Extracted material:

§ §

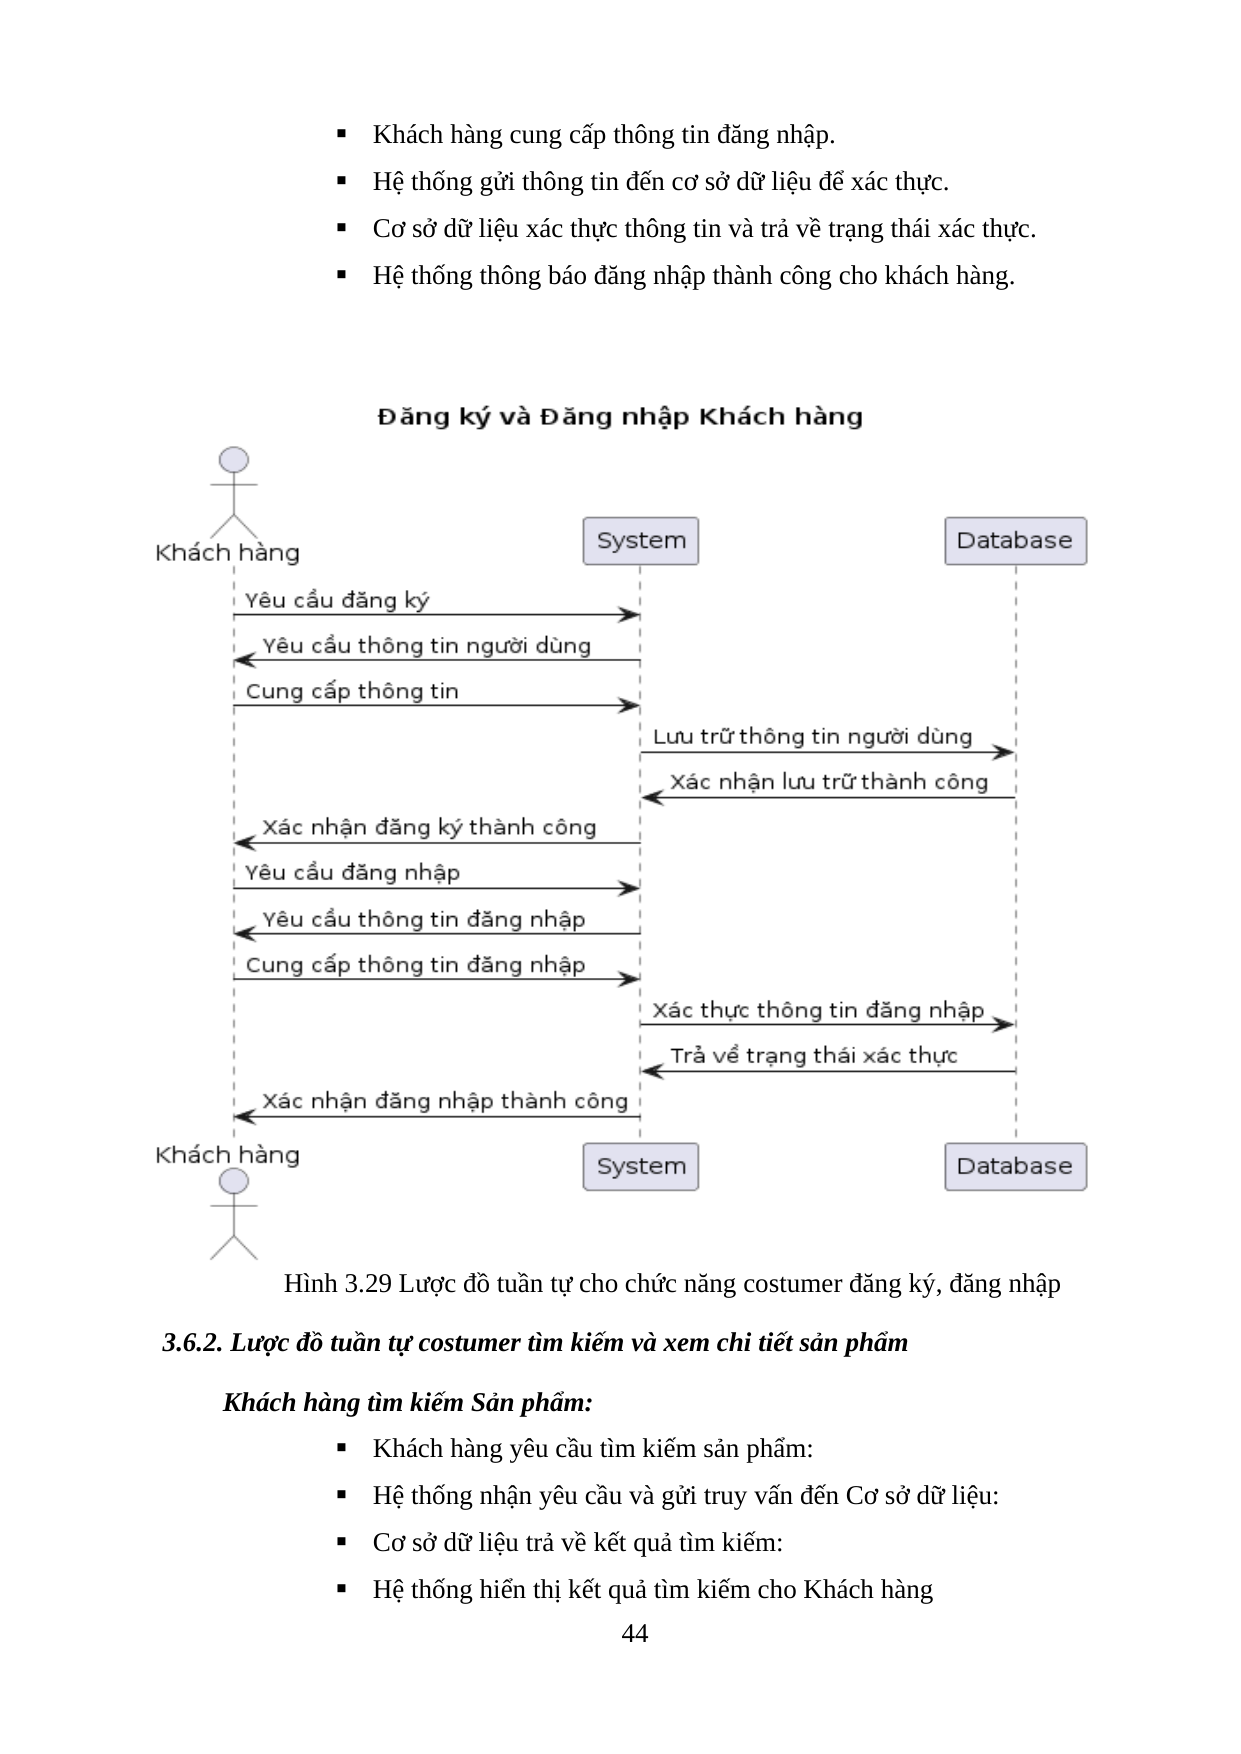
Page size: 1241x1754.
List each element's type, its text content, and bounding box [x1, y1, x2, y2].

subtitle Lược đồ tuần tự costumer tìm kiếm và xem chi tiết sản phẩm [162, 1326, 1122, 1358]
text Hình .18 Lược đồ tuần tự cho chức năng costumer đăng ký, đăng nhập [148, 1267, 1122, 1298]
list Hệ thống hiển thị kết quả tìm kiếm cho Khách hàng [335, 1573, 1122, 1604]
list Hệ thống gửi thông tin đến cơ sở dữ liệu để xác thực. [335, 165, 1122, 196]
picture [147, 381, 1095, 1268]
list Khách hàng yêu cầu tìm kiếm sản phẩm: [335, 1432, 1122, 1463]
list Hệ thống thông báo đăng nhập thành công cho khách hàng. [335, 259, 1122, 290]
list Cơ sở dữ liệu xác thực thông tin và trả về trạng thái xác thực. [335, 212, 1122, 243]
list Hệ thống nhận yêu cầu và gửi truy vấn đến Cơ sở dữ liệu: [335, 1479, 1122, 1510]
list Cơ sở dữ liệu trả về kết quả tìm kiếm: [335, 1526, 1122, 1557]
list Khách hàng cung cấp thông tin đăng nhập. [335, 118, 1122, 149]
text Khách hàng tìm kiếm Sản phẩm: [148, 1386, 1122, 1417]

§ §

Exercise requirements: Quote each record exactly as it stands, minus the pictures.

Problem solution:
Page size: 1241x1754.
List each element's type, its text content, and bounding box [x1, y1, x2, y2].

subtitle Lược đồ tuần tự costumer tìm kiếm và xem chi tiết sản phẩm [162, 1326, 1122, 1358]
text Hình .18 Lược đồ tuần tự cho chức năng costumer đăng ký, đăng nhập [148, 1267, 1122, 1298]
list Hệ thống hiển thị kết quả tìm kiếm cho Khách hàng [335, 1573, 1122, 1604]
list Hệ thống gửi thông tin đến cơ sở dữ liệu để xác thực. [335, 165, 1122, 196]
picture [147, 381, 1095, 1268]
list Khách hàng yêu cầu tìm kiếm sản phẩm: [335, 1432, 1122, 1463]
list Hệ thống thông báo đăng nhập thành công cho khách hàng. [335, 259, 1122, 290]
list Cơ sở dữ liệu xác thực thông tin và trả về trạng thái xác thực. [335, 212, 1122, 243]
list Hệ thống nhận yêu cầu và gửi truy vấn đến Cơ sở dữ liệu: [335, 1479, 1122, 1510]
list Cơ sở dữ liệu trả về kết quả tìm kiếm: [335, 1526, 1122, 1557]
list Khách hàng cung cấp thông tin đăng nhập. [335, 118, 1122, 149]
text Khách hàng tìm kiếm Sản phẩm: [148, 1386, 1122, 1417]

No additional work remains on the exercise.